Thursday, April 3, 2014

Nails in the Coffin?

HITTING THE DOOR SOON
Attention Dear Chicago Alderman, please be careful what you vote for. The pension fix will have long-term implications for our city and may even be irreversible. Most of you hold your office because of a sincere devotion to what Chicago stands for and because you actually give a damn. The guy that is proposing some of this stuff cares only about packaging a quick fix and hitting the door. He cares not about the lasting effect. Keep that in mind. 

Mayor Rahm Emanuel's proposed pension deal with city unions representing about half of its workforce would cost property owners much more than the city initially admitted, with the city's gross property tax levy destined to rise almost a third by 2020 if the deal is implemented as proposed, city officials now are conceding.
And the proposed agreement does not include the potential cost of deals that have yet to be struck covering city police, firefighters and Chicago Public Schools teachers — or the cost of a recently finalized pact for Chicago Park District workers.
Add all of that together and Chicago's home, office and retail owners could be on the hook to pay hundreds of millions of dollars a year in higher taxes, with at least some impact on the city's business climate.

* **EXERCISES**:
• a. According to the post about Mayor Rahm Emanuel's pension deal, how much would Chicago's gross property tax levy rise by 2020 if the deal is implemented as proposed?
• b. Pick up the post about Chicago's proposed pension deal where it stops, and carry it on.

* **SUPPLIED ENTRIES**:
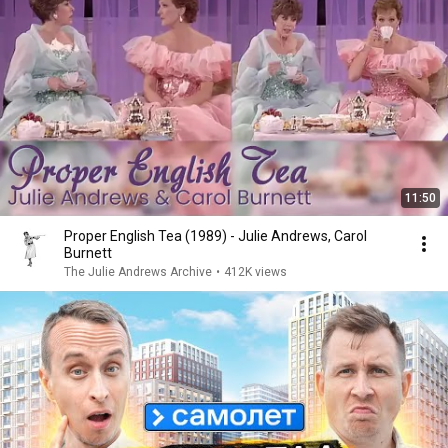
11:50
Proper English Tea (1989) - Julie Andrews, Carol
Burnett
The Julie Andrews Archive
•
412K views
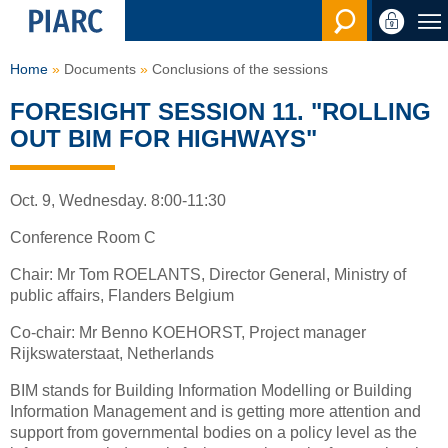
Search en
Home
Documents
Conclusions of the sessions
FORESIGHT SESSION 11. "ROLLING
OUT BIM FOR HIGHWAYS"
Oct. 9, Wednesday. 8:00-11:30
Conference Room C
Chair: Mr Tom ROELANTS, Director General, Ministry of
public affairs, Flanders Belgium
Co-chair: Mr Benno KOEHORST, Project manager
Rijkswaterstaat, Netherlands
BIM stands for Building Information Modelling or Building
Information Management and is getting more attention and
support from governmental bodies on a policy level as the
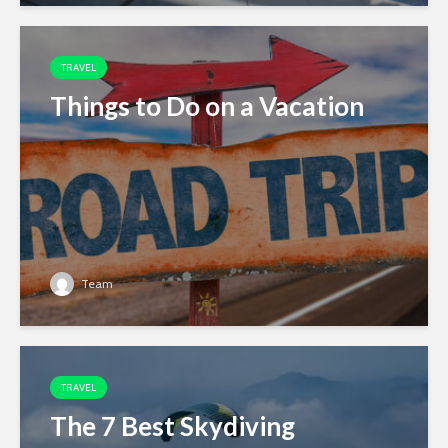
TRAVEL
Things to Do on a Vacation
Team
TRAVEL
The 7 Best Skydiving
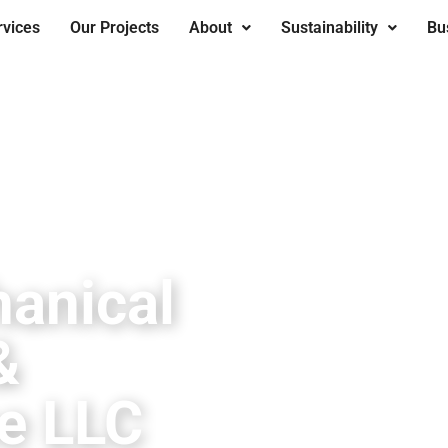
rvices
Our Projects
About
Sustainability
Bu
anical
&
e LLC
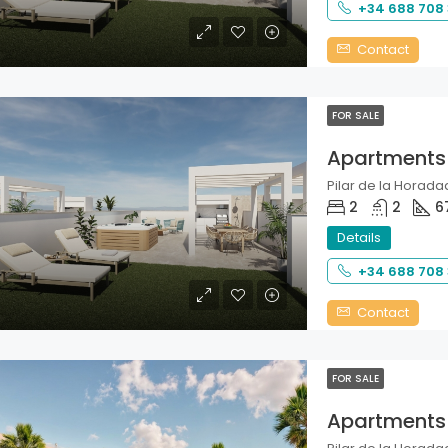
+34 688 708
Contact
FOR SALE
Apartments
Pilar de la Horadad
2
2
6
Details
+34 688 708
Contact
FOR SALE
Apartments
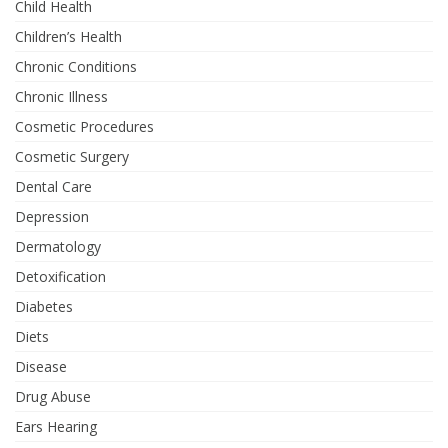
Child Health
Children’s Health
Chronic Conditions
Chronic Illness
Cosmetic Procedures
Cosmetic Surgery
Dental Care
Depression
Dermatology
Detoxification
Diabetes
Diets
Disease
Drug Abuse
Ears Hearing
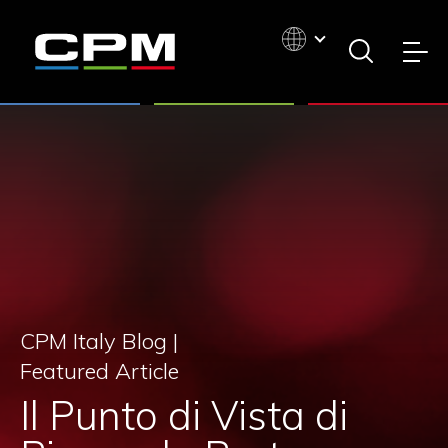
CPM Italy Blog |
Featured Article
Il Punto di Vista di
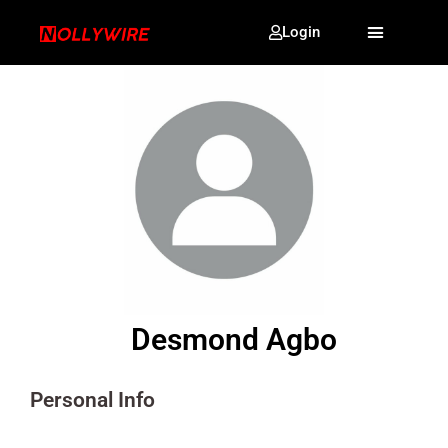
Login
Desmond Agbo
Personal Info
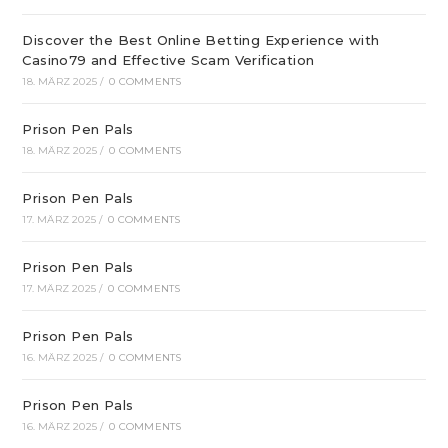
Discover the Best Online Betting Experience with
Casino79 and Effective Scam Verification
18. MÄRZ 2025
/
0 COMMENTS
Prison Pen Pals
18. MÄRZ 2025
/
0 COMMENTS
Prison Pen Pals
17. MÄRZ 2025
/
0 COMMENTS
Prison Pen Pals
17. MÄRZ 2025
/
0 COMMENTS
Prison Pen Pals
16. MÄRZ 2025
/
0 COMMENTS
Prison Pen Pals
16. MÄRZ 2025
/
0 COMMENTS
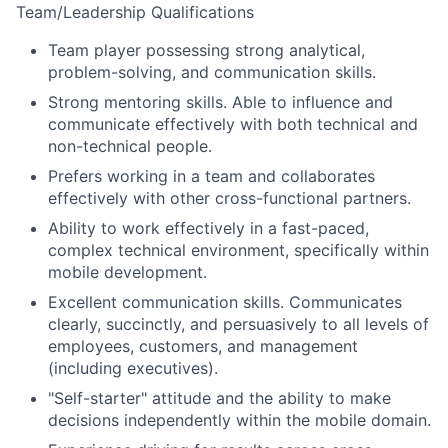
Team/Leadership Qualifications
Team player possessing strong analytical,
problem-solving, and communication skills.
Strong mentoring skills. Able to influence and
communicate effectively with both technical and
non-technical people.
Prefers working in a team and collaborates
effectively with other cross-functional partners.
Ability to work effectively in a fast-paced,
complex technical environment, specifically within
mobile development.
Excellent communication skills. Communicates
clearly, succinctly, and persuasively to all levels of
employees, customers, and management
(including executives).
"Self-starter" attitude and the ability to make
decisions independently within the mobile domain.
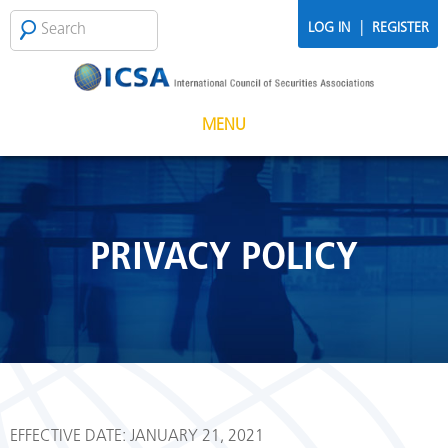
Skip to main content
Search
SEARCH
|
LOG IN
REGISTER
FORM
MENU
PRIVACY POLICY
EFFECTIVE DATE: JANUARY 21, 2021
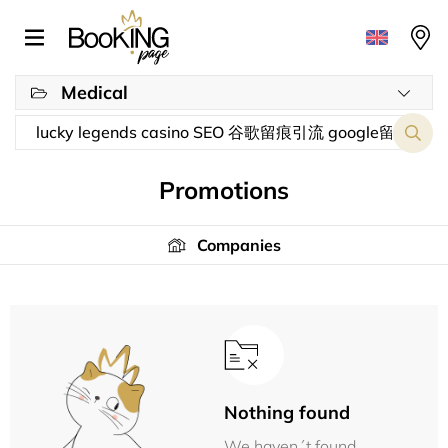
Medical
Promotions
Companies
Nothing found
We haven´t found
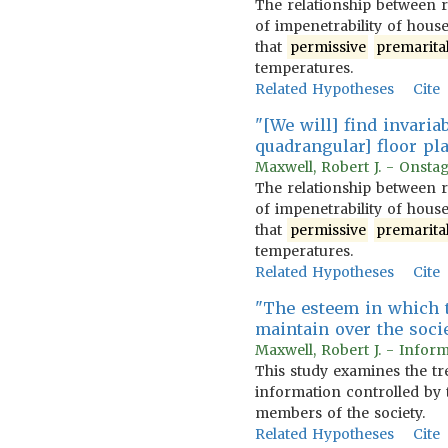
The relationship between r
of impenetrability of hous
that
permissive
premarita
temperatures.
Related Hypotheses
Cite
"[We will] find invari
quadrangular] floor p
Maxwell, Robert J. - Onstag
The relationship between r
of impenetrability of hous
that
permissive
premarita
temperatures.
Related Hypotheses
Cite
"The esteem in which t
maintain over the socie
Maxwell, Robert J. - Inform
This study examines the tr
information controlled by 
members of the society.
Related Hypotheses
Cite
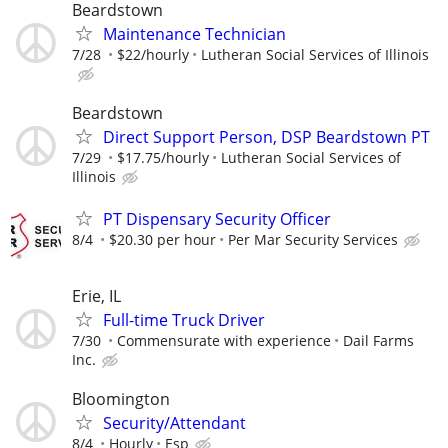
Beardstown
Maintenance Technician
7/28
$22/hourly
Lutheran Social Services of Illinois
Beardstown
Direct Support Person, DSP Beardstown PT
7/29
$17.75/hourly
Lutheran Social Services of
Illinois
PT Dispensary Security Officer
8/4
$20.30 per hour
Per Mar Security Services
Erie, IL
Full-time Truck Driver
7/30
Commensurate with experience
Dail Farms
Inc.
Bloomington
Security/Attendant
8/4
Hourly
Esp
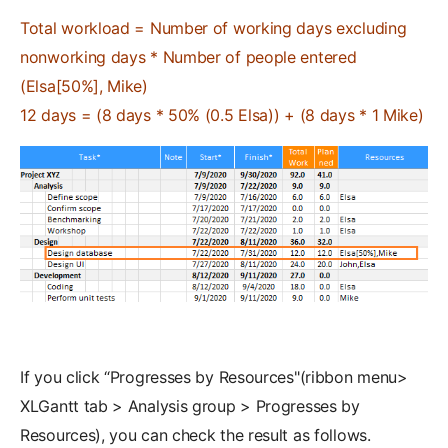
Total workload = Number of working days excluding
nonworking days * Number of people entered
(Elsa[50%], Mike)
12 days = (8 days * 50% (0.5 Elsa)) + (8 days * 1 Mike)
If you click “Progresses by Resources"(ribbon menu>
XLGantt tab > Analysis group > Progresses by
Resources), you can check the result as follows.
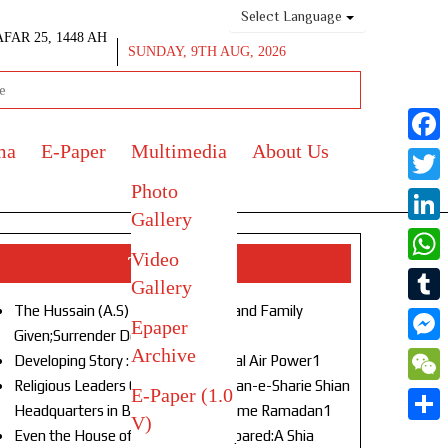
Select Language
AFAR 25, 1448 AH
SUNDAY, 9TH AUG, 2026
ma
E-Paper
Multimedia
About Us
Face
Photo
Twitt
Gallery
Link
Video
Top Stories
What
Gallery
The Hussain (A.S) of Our Age!Life and Family
Tumb
Epaper
Given;Surrender Denied1
Archive
Mess
Developing Story : Opulence in Naval Air Power1
Religious Leaders Gather at Anjuman-e-Sharie Shian
E-Paper (1.0
WeC
Headquarters in Budgam to Welcome Ramadan1
V)
Shar
Even the House of God Was Not Spared:A Shia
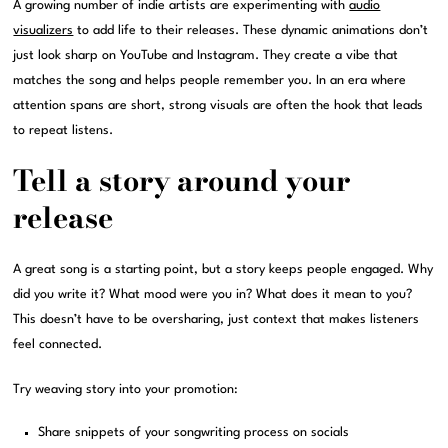
A growing number of indie artists are experimenting with
audio
visualizers
to add life to their releases. These dynamic animations don’t
just look sharp on YouTube and Instagram. They create a vibe that
matches the song and helps people remember you. In an era where
attention spans are short, strong visuals are often the hook that leads
to repeat listens.
Tell a story around your
release
A great song is a starting point, but a story keeps people engaged. Why
did you write it? What mood were you in? What does it mean to you?
This doesn’t have to be oversharing, just context that makes listeners
feel connected.
Try weaving story into your promotion:
Share snippets of your songwriting process on socials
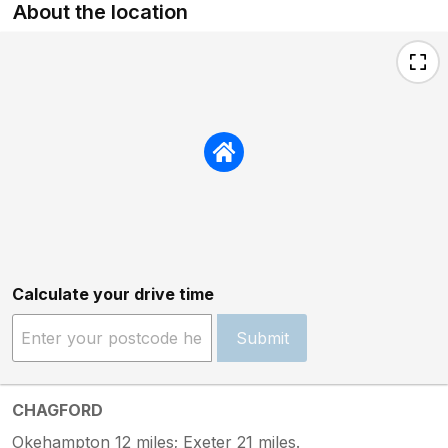
About the location
Calculate your drive time
Submit
CHAGFORD
Okehampton 12 miles; Exeter 21 miles.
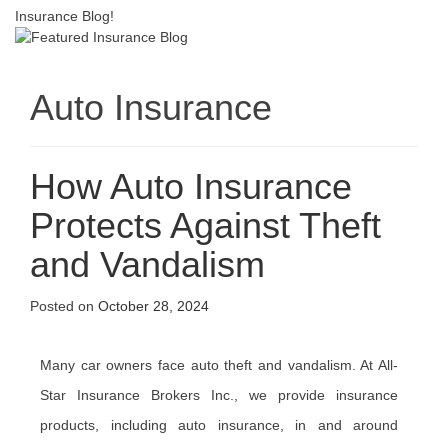
Insurance Blog!
Auto Insurance
How Auto Insurance
Protects Against Theft
and Vandalism
Posted on
October 28, 2024
Many car owners face auto theft and vandalism. At All-
Star Insurance Brokers Inc., we provide insurance
products, including auto insurance, in and around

* **EXPECTED OUTPUTS**:
• a. Almost a third.

• b.
Related:

The deal announced last night covers about 30 unions which represent non-sworn city personnel, mostly office workers and building trades workers. Some unions, especially those representing laborers and construction workers, have tacitly signed on to the proposal, while others led by the American Federation of State, County and Municipal Employees have vowed to do what they can to block a needed approval in the Illinois General Assembly.
One little piece of good news for Mr. Emanuel: Though the Chicago Teachers Union, in a press alert today, termed the deal a "heist," I have confirmed that the Service Employees International Union will be neutral on the bill.
But even as the unions gripe about reduced benefits their members would be forced to swallow, taxpayers, too, would be really clobbered.
Crain's and other outlets reported this morning that the city's property tax levy would go up $250 million over the next five years to pay for the deal. The figure came from briefings by city officials, officials who stuck with that figure even when repeatedly challenged.
But this morning, citing "confusion" amid a flurry of announcements and briefings, a city spokeswoman conceded that, in fact, the tax hike will generate $750 million in revenue over five years.
Specifically, the city now says, the city's property tax levy will rise $50 million in 2015, and keep rising by an additional $50 million a year over the following four years. Thus, the city's gross property levy will be $50 million higher in fiscal 2015 than it is now, $100 million higher than now in 2016, and so forth, reaching a level $250 million higher than now in five years.
Thus, over the five years cumulatively, the city would pull in $750 million more for worker pensions than now. That's somewhat different from the $250 million tax hike over five years that was widely reported today.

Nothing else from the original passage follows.